Implement visual cues that indicate when an element links to another page, shows whether a button is active or inactive, or provides contextual information.
Color accessibility or contrast
Some people have a limited range of color vision, so it’s important to incorporate shapes and contrast to ensure that everyone can access the information they need.
Show data in the order of importance, so users won’t miss what matters most. “F-scanning” is a common way people consume information—essentially, they scan horizontally across the page, and then down. Understanding more about this and other common scanning patterns can help you put what’s most relevant first.
A cluttered dashboard might show a lot of information—but it’s useless if those looking at it don’t understand what they’re seeing. Less is more, so avoid confusing 3-D graphics or cramming too much on a page.
Key Performance Indicators can be complex, so it’s important to know how to work with them to produce the best results. As you use KPIs in a dashboard, you’ll want to:
Identify your key metrics
Collaborate with stakeholders in your team or project to identify the exact metrics that will help you align behaviors, drive strategy, and track success. For example, a sales team that is rewarded based on year-over-year growth cares about a different number than teams rewarded on the basis of net sales. Not sure if you’ve chosen correctly? Test it out and look at the data.

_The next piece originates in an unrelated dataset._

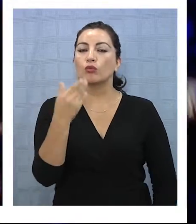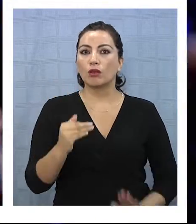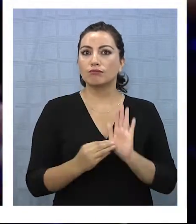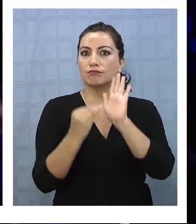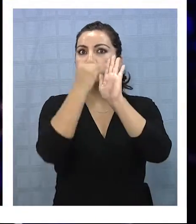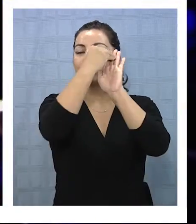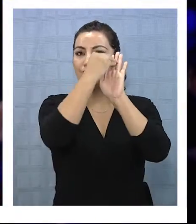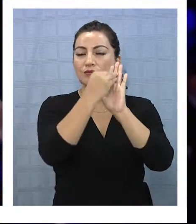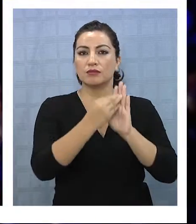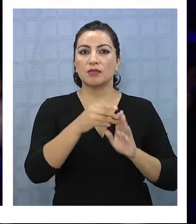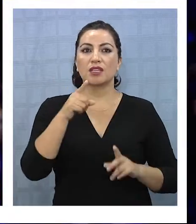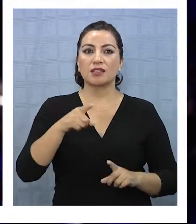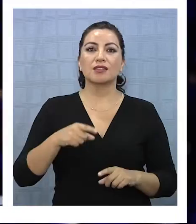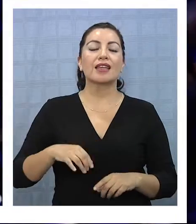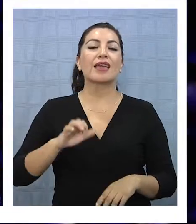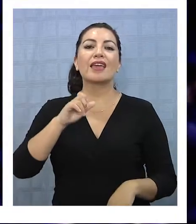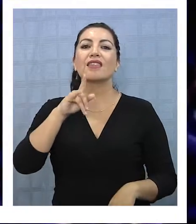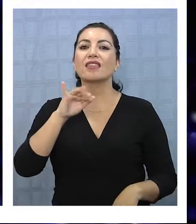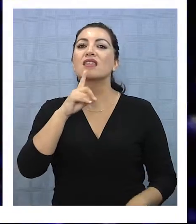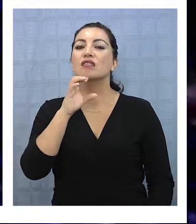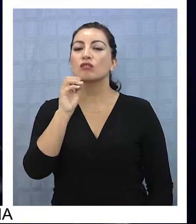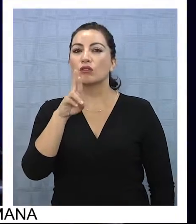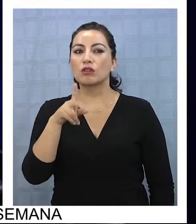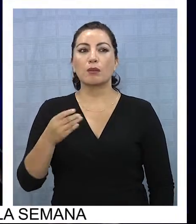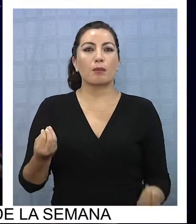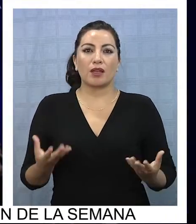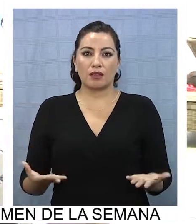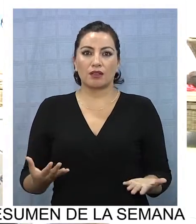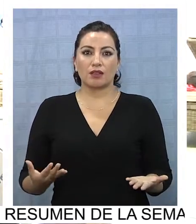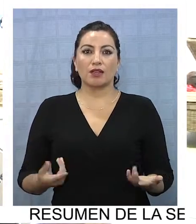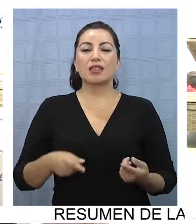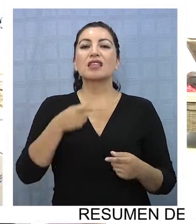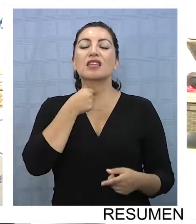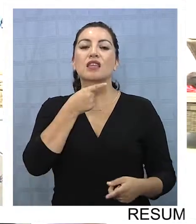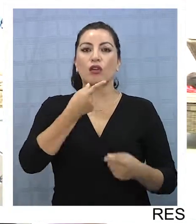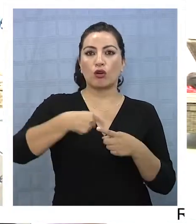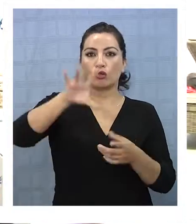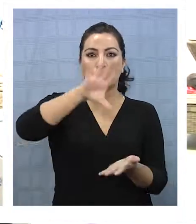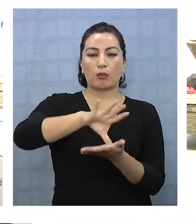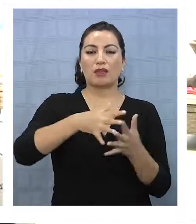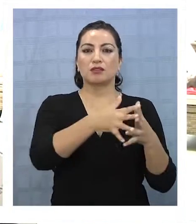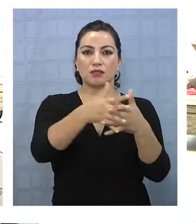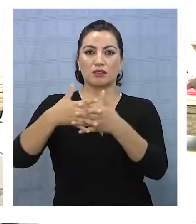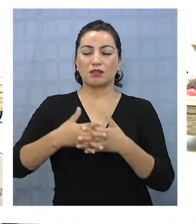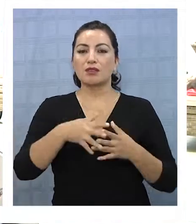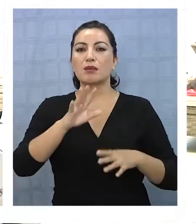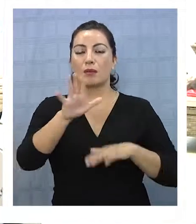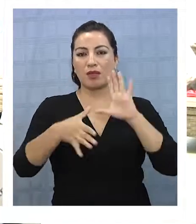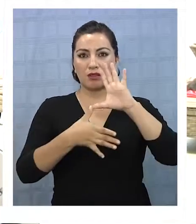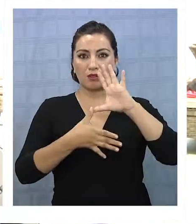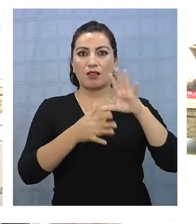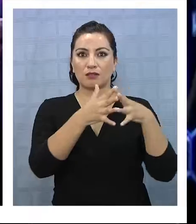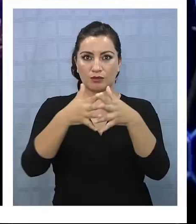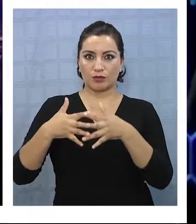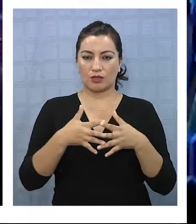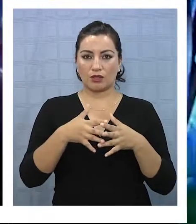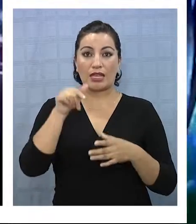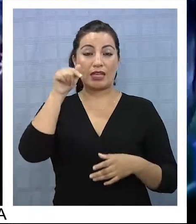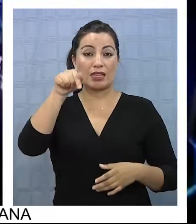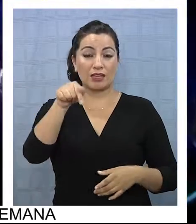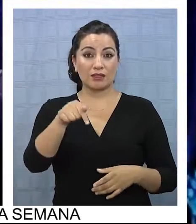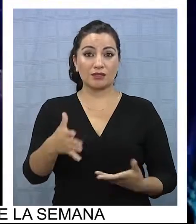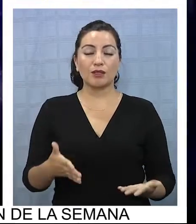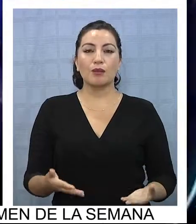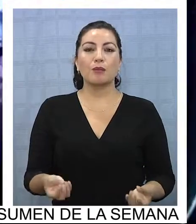foco editorial, digamos, donde ellos quieren llegar, es al mercado de Norteamérica y sobre todo al mercado latino de los Estados Unidos. En este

Tell a story with your data
What’s the big idea you want to convey? What are the key KPIs your business cares about? Use information hierarchy to guide the reader along. For instance, if the big story is this year’s customer growth, showcase it with large numbers, and use smaller numbers to indicate the prior year.
Continue to iterate and evolve
When it comes to KPIs, you can’t “set it and forget it.” Defining the right metrics is an ever-evolving task. For instance, when a big competitor enters the market, or when customer behavior shifts, your KPIs may need to change too.
“Stories are remembered up to 22 times more than facts alone.”
Jennifer Aaker, General Atlantic Professor of Marketing, Stanford Graduate School of Business, The Power of Story
Rolling out your KPI dashboard: A simple checklist
Congrats—you’re ready to create a beautiful KPI dashboard! But before you share it with your audience:
Double-check that the metrics and questions support the story you want to tell.
Remove anything that creates clutter and doesn’t support your story.
Confirm that your dashboard is consistent with your company design standards for items such as colors, fonts, and graphics.
Test your visualizations with a few trusted colleagues and incorporate their feedback.
If you want your audience to do something, add clear calls to action.
After you share your dashboard:
Observe how your users are using it.
Identify what's working and what's not. Take notes so that you can make improvements, and your next dashboard can be even better.